Gli equilibri sembrano non essere cambiati. Si ricomincia il 18 marzo, come se il mondiale non si fosse mai fermato

Andiamo subito al sodo. Il mondiale MotoGP 2018 ricomincerà proprio da Valencia 2017: perché sono cambiate leggermente le livree, sono state presentate le nuove squadre – ciascuna ha portato novità tecniche di varia natura: telai, elettronica, carene e così via – ma i valori sembrano essere rimasti gli stessi di novembre. Almeno questo è emerso dopo i test in Qatar, che hanno seguito quelli in Malesia e in Thailandia.
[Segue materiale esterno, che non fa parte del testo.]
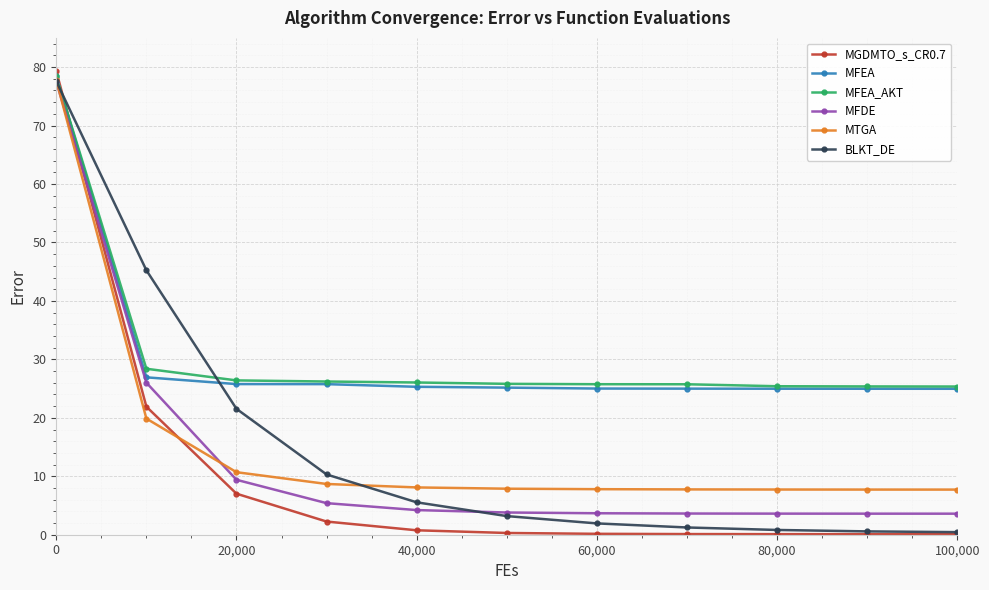

What is the greatest value displayed?

79.3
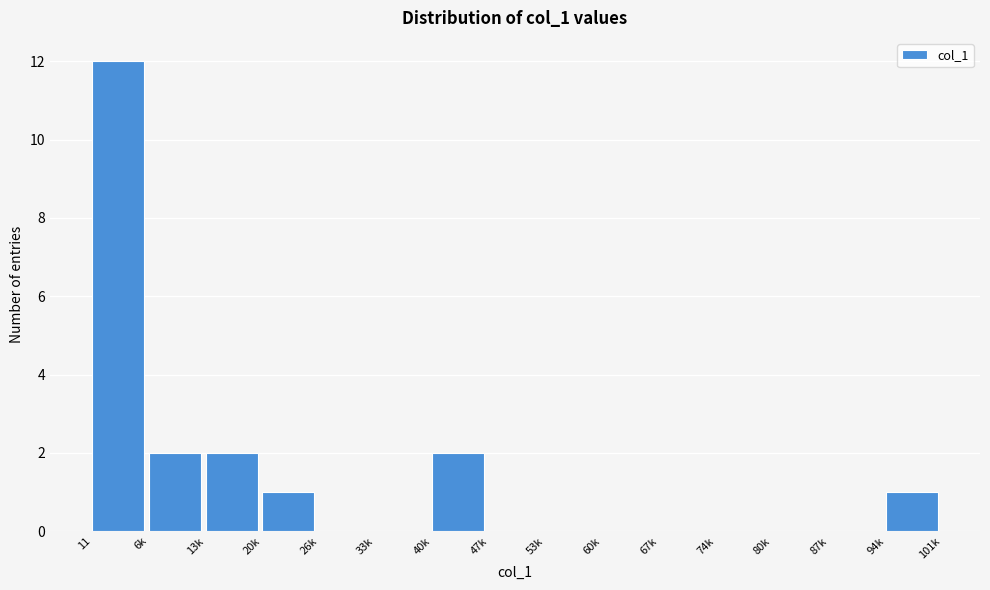

Reading left to right, what are all the values shown in this chart?

11=12	6k=2	13k=2	20k=1	26k=0	33k=0	40k=2	47k=0	53k=0	60k=0	67k=0	74k=0	80k=0	87k=0	94k=1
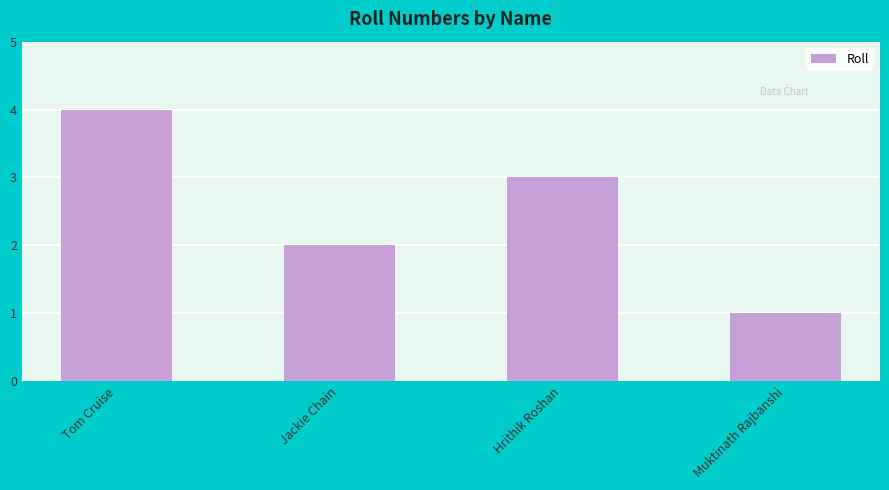

What is the maximum value shown in the chart?

4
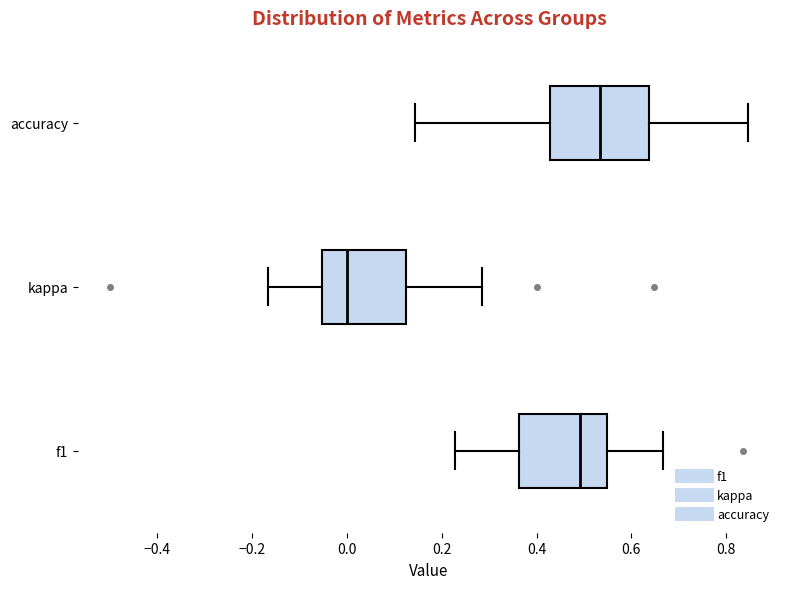

Which box's median line is the furthest to the left?

kappa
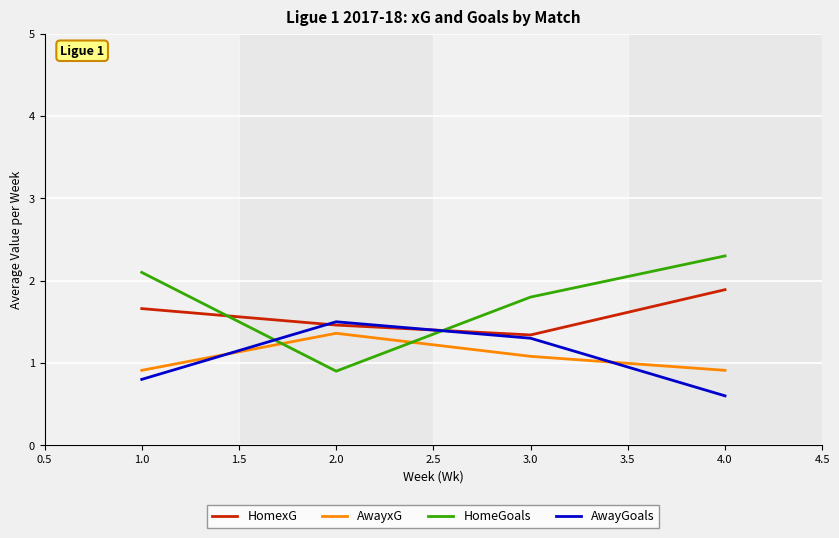

Where is the first local maximum for AwayGoals?

2.0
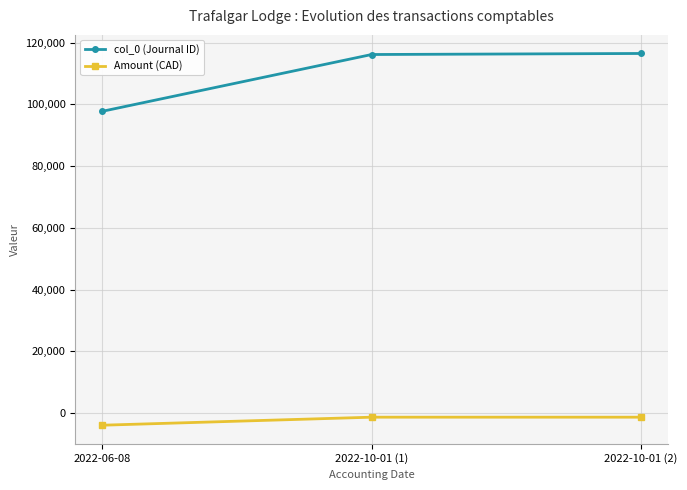

What is the approximate value of Amount (CAD) at 2022-06-08?

-3899.6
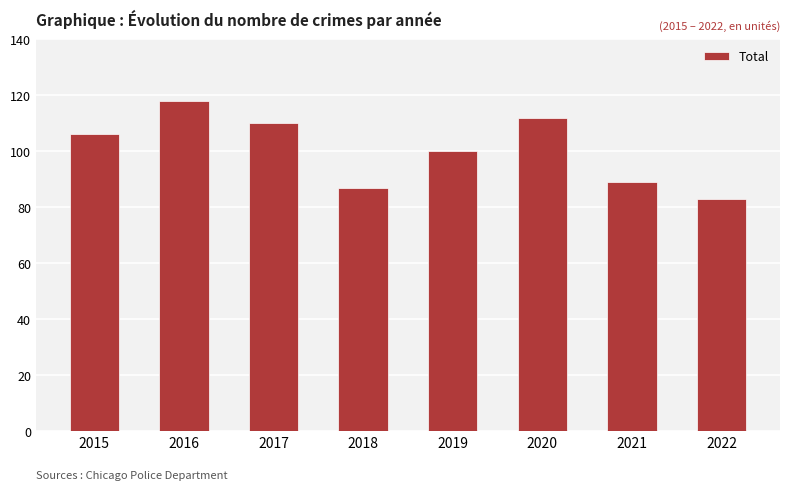

Does the chart contain any negative values?

No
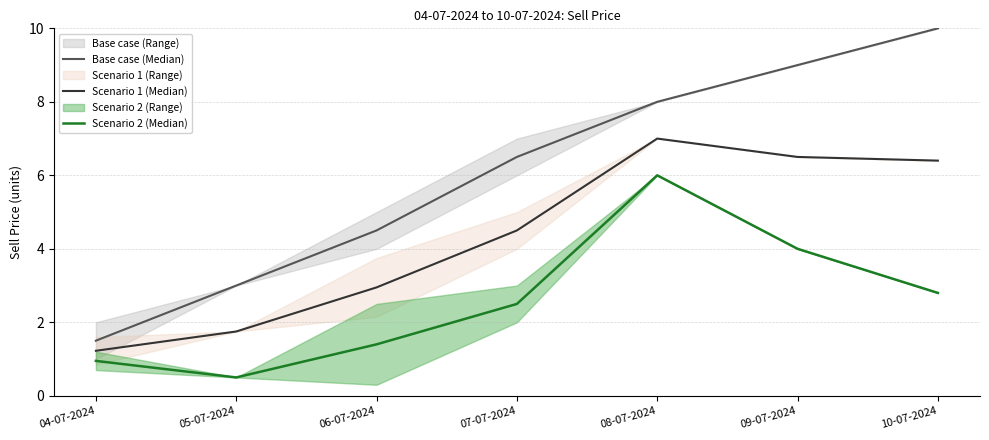

In Scenario 2 (Median), how many points are lower than both neighbors (excluding endpoints)?

1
Marquez forse ha brillato meno in questi giorni a Losail, ma è solo un gran pianoforte che suona in sordina: è sempre lì, velocissimo, costante, sa sul giro che sul passo, nonostante il Qatar non sia tra le sue piste preferite. Il più in forma è risultato Dovizioso, capace di girare costantemente su tempi che oggi – almeno matematica alla mano, poi le gare sono un’altra cosa – gli regalerebbero probabilmente la vittoria.
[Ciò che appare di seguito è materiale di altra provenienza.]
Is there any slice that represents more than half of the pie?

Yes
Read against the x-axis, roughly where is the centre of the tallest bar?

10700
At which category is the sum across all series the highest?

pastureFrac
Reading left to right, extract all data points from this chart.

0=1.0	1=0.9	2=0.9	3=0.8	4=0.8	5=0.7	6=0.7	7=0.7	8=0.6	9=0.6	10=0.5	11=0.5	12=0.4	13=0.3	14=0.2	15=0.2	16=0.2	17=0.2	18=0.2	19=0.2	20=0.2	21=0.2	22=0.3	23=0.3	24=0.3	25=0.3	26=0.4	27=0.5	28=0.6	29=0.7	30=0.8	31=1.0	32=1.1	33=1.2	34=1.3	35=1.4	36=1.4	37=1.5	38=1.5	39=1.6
Ma la sua non è l’unica Ducati forte, anche Petrucci si è dimostrato estremamente in forma, stupendo tutti come più o meno ha fatto anche Rins su Suzuki. È invece l’altra Ducati ufficiale di Jorge Lorenzo a non dare i risultati sperati. Il marjorchino non riesce a trovare il modo di andar forte: spero di sbagliarmi – perché non merita di non giocarsela con i primi – ma la sensazione è che anche quest’anno Jorge non riuscirà ad esprimere pienamente il suo valore.


Non lasciatevi incantare invece dal secondo posto di Valentino Rossi nella classifica dei tempi. È vero, il nove volte campione del mondo è andato meglio della Thailandia, ma continua a sostenere che gli altri sono uno step avanti e che da metà gara in poi la M1 soffre ancora con le gomme. Vinales è apparso ancora più in difficoltà, confermando che almeno per ora si prospetta una stagione di alti e bassi. Solo Zarco sembra essere a posto. Insomma, siamo alle solite. Tra poco si ricomincia (il 18 marzo), come se il mondiale non si fosse mai fermato.